My commitment for 2018 is to be a designer. I realise this might be a strange thing to say in a writing blog post as I should probably be saying that my commitment for 2018 is to be a better, richer, more productive or more frequently published writer.

Actually, in a funny sort of way, I think I am saying all those things but not in the way you would expect.

To cut a long story short, as my late father was fond of saying, I feel that I have been "faffing around" (to put it politely) with my designing career since I made the decision in September 2015 to change direction career-wise once again and become a designer.

I thought it was lack of time, lack of confidence, health problems, the menopause, my age or my financial situation that was holding me back and preventing me from really moving forward with my new career. It turns out that it wasn't any of those things. It was simply a lack of commitment.

Is a lack of commitment holding you back?
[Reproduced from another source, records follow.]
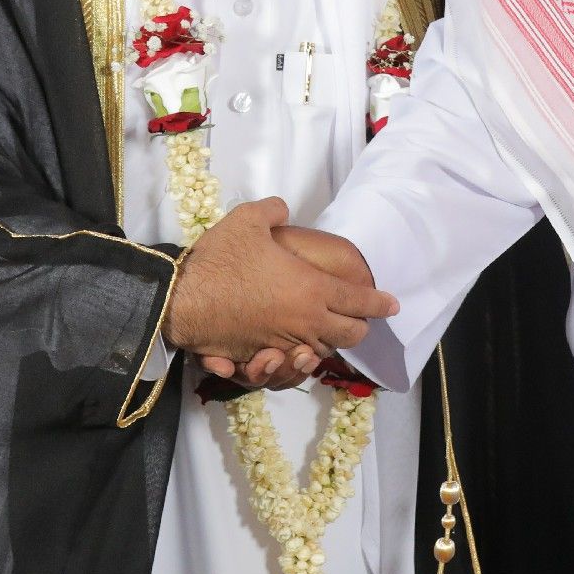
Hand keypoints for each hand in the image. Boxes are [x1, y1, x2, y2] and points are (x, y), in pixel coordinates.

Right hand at [164, 198, 396, 362]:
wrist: (181, 300)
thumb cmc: (219, 260)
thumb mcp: (248, 219)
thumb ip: (273, 210)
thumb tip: (282, 209)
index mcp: (311, 290)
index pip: (360, 301)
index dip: (380, 303)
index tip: (392, 305)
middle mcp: (305, 322)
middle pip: (350, 335)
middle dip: (360, 327)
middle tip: (361, 318)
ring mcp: (283, 344)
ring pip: (322, 352)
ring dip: (330, 343)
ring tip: (329, 330)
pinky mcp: (260, 358)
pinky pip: (290, 364)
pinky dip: (299, 358)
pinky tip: (294, 346)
I honestly thought I was committed. I'd made the decision, told everyone I'd made it, developed some of the skills I needed, set up the website, blog and Social Media pages, made contacts in the industry, added lots of products to my Etsy shop and filled a very fat book with all the things I could do to help me achieve my designing goals.

But I was wrong. I wasn't actually committed. I was still committed to being a writer and a crafter. Designing was something I was fitting in around those other two things, not to mention everything else in my life.

Many years ago when I first became a writer, I had a very clear picture in my mind of a glass jar. The jar was filled with lots of large round stones and all the spaces between the stones were filled up with sand.

What are the stones in your jar?

To me, the stones represented writing which was at that time the most important thing in my life and the thing that took up most of my passion, time and energy. The sand was everything else, ie stuff that had to be in the jar but was far less important to me than writing. Because of that "commitment" to writing, I was able to forge a pretty successful career as a freelance journalist, given that I'd never had a day's journalism training in my life or been employed in a staff job first.

It was coming across an incredibly helpful blog post at the beginning of 2018 about the huge importance of commitment in career change that made me wake up and smell the ink on my designs. The line that really jumped out and hit me was "If you're not taking action toward your career change commitment, then you're still committed to something else."

I suddenly realised that the stones in the jar could no longer represent writing, they had to represent designing, otherwise another year was going to have passed and I would be no nearer to becoming the new Zandra Rhodes than I was in 2015. Yes, there could still be sand in the jar in the form of some writing and some crafting, but I knew I had to "get on the bus and stay there" as the blog post advised.

So I made my decision to really "commit" to my designing career on January 2nd 2018 and although at the moment, I've no idea how I'll get any writing or crafting done as well, what feels really important to me and has brought a surprising sense of relief and well-being, is to have made that decision.

Interestingly enough, the blog post included a quote which I had blu-tacked to my office wall many years ago and had forgotten all about until I saw it again in the post. It is attributed to the German writer Goethe:

"The moment one definitely commits oneself, then Providence moves too. All sorts of things occur to help one that would never otherwise have occurred. A whole stream of events issues from the decision, raising in one's favour all manner of unforeseen incidents, meetings and material assistance which no man could have dreamed would have come his way.”

So I'll ask the question again. What are you committed to in 2018? What are the stones in your jar?